Tujuan dari survei hidrografi menurut IHO adalah untuk mengumpulkan data
georeferensing mengenai konfigurasi garis pantai (termasuk infrastruktur buatan untuk
navigasi maritim yang akan digunakan untuk navigasi), kedalaman zona navigasi
(termasuk semua potensi bahaya navigasi dan kegiatan lainnya), eksplorasi, eksploitasi
sumber daya kelautan, perlindungan lingkungan hidup, dan pertahanan laut. Salah satu
kegiatan survei hidrografi adalah pemeruman. Pemeruman merupakan suatu proses dan
kegiatan yang bertujuan untuk memperoleh gambaran tentang bentuk permukaan air di
bawahnya. Proses representasi dasar perairan (mulai dari pengukuran, pengolahan hingga
tampilan atau visualisasi) disebut survei batimetri.
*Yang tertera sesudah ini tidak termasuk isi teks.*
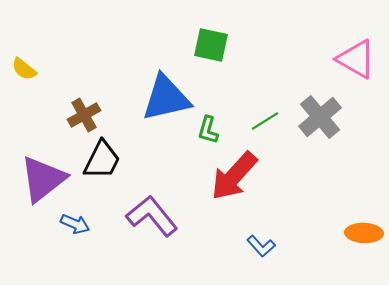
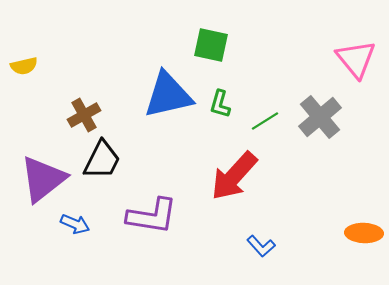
pink triangle: rotated 21 degrees clockwise
yellow semicircle: moved 3 px up; rotated 52 degrees counterclockwise
blue triangle: moved 2 px right, 3 px up
green L-shape: moved 12 px right, 26 px up
purple L-shape: rotated 138 degrees clockwise
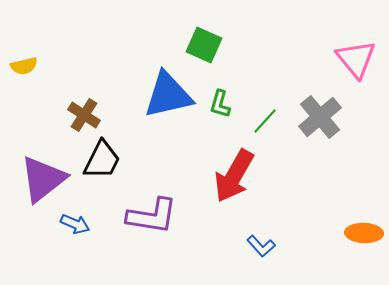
green square: moved 7 px left; rotated 12 degrees clockwise
brown cross: rotated 28 degrees counterclockwise
green line: rotated 16 degrees counterclockwise
red arrow: rotated 12 degrees counterclockwise
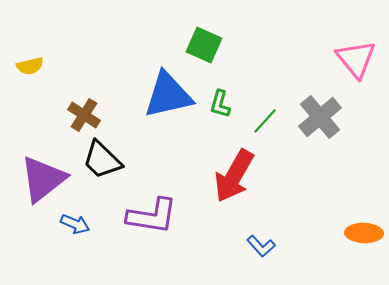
yellow semicircle: moved 6 px right
black trapezoid: rotated 108 degrees clockwise
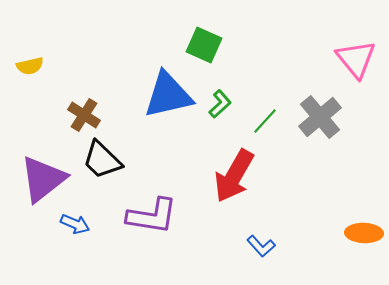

Model batimetri (kontur kedalaman)
diperoleh dengan menginterpolasi titik pengukuran kedalaman bergantung pada skala
model yang hendak dibuat [4].

2.2. Lajur
Lajur adalah garis atau jalur yang digunakan untuk menghimpun data dan
informasi mengenai kedalaman laut, karakteristik dasar laut, dan elemen-elemen terkait
dalam penelitian dan survei di perairan. Dalam hidrografi, lajur ini merupakan jalur
survei yang dilakukan oleh kapal atau peralatan khusus untuk mengumpulkan data
hidrografi yang akan digunakan dalam pembuatan peta laut atau untuk tujuan lain dalam
mengelola sumber daya laut dan navigasi kapal. Penentuan lajur survei ini biasanya
dilakukan dengan perencanaan yang akurat dan baik untuk mencakup area tertentu di laut
atau perairan yang memerlukan survei. Lajur terbagi atas tiga jenis yaitu, lajur perum,
lajur utama, dan lajur silang [5].
Lajur perum merujuk pada garis yang menggambarkan jalur pergerakan kapal
selama survei perum. Lajur perum utama sebaiknya sejajar dengan garis pantai dan
memiliki interval maksimum satu cm pada skala survei. Jarak yang memadai antara lajur
perum dari berbagai tingkat survei sudah diatur dalam SP-44. Berdasarkan prosedur
tersebut, penelitian dasar laut mungkin diperlukan atau memperlebar lajur perum dapat
menjadi pilihan, tergantung pada kebutuhan [5].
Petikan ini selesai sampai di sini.